Requirment: I need a glue job to get the aws-dynamodb(nested structure-combination of maps and list) data into s3.
My approach: First, i used glue-dynamic frame to get all the data from dynamodb into one dynamic frame.
datasource = glueContext.create_dynamic_frame.from_options(
"dynamodb",
connection_options={
"dynamodb.input.tableName": table_name,
"dynamodb.throughput.read.percent": read_percentage,
"dynamodb.splits": "100",
}
)
after using this, i got datasource
dynamic frame with all the data.
here i want to do some sort of transformation and want to perform some filters, so thats why i used pyspark dataframe concept.
df0 = datasource.toDF()
my input dataframe df0
contains json data collection
in the struct format, so i used to_json
to convert struct into json-string. here i need json string not the struct.

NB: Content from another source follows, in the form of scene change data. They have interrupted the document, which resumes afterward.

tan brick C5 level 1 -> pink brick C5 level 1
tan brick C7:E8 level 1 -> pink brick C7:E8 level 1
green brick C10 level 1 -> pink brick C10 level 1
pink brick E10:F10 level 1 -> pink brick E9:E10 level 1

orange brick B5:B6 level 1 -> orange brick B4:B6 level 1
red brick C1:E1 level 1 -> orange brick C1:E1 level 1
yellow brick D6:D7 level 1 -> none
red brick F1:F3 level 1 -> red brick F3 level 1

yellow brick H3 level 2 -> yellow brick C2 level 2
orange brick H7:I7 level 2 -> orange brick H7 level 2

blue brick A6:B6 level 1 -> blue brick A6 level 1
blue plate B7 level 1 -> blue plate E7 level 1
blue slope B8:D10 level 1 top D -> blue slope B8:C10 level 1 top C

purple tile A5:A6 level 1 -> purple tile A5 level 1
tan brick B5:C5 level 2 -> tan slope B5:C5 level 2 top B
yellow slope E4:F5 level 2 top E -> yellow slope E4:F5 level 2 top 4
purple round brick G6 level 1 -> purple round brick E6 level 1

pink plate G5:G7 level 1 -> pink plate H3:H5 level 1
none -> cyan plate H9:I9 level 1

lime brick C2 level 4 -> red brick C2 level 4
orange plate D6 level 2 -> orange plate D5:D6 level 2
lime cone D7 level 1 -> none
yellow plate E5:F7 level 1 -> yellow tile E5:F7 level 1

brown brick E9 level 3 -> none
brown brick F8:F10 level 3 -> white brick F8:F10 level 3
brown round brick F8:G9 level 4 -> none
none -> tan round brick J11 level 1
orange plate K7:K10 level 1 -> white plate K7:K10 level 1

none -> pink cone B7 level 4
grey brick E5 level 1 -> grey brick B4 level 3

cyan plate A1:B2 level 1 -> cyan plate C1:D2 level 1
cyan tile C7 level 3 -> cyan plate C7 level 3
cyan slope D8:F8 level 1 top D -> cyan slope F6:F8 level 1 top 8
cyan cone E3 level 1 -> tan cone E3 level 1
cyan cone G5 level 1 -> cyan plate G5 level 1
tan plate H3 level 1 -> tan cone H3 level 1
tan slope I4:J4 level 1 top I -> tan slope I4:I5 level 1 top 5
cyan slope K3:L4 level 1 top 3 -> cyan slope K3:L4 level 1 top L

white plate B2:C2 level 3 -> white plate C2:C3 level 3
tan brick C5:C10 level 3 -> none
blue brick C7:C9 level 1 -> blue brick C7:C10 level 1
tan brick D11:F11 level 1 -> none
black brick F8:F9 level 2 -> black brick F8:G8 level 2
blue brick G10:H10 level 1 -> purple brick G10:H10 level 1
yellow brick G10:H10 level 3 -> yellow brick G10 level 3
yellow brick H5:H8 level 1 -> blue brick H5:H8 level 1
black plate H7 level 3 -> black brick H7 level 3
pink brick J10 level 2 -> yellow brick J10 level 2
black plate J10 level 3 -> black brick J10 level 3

df1 = df0.select(to_json("collection"))
from df1
, i am accessing whatever i want.
Major Issue
some of the attributes present in the collection are appearing like this
collection : {
"name" : "aaa",
"id" : "111" ,
"address" : "some address",
"price" :
{"string" : 1212.0 },
"retailer" :
{"string" : "xxxx"},
"categories" : "array": [
"7216"
]
}
if you see above example price
,reatiler
,categories
, datatypes are appearing as a nested attribute.
i want output like this
collection : {
"name" : "aaa",
"id" : "111" ,
"address" : "some address",
"price" : "1212.0",
"retailer" :"xxxx",
"categories" : "[7216]"
}
How can i resolve this, please let me know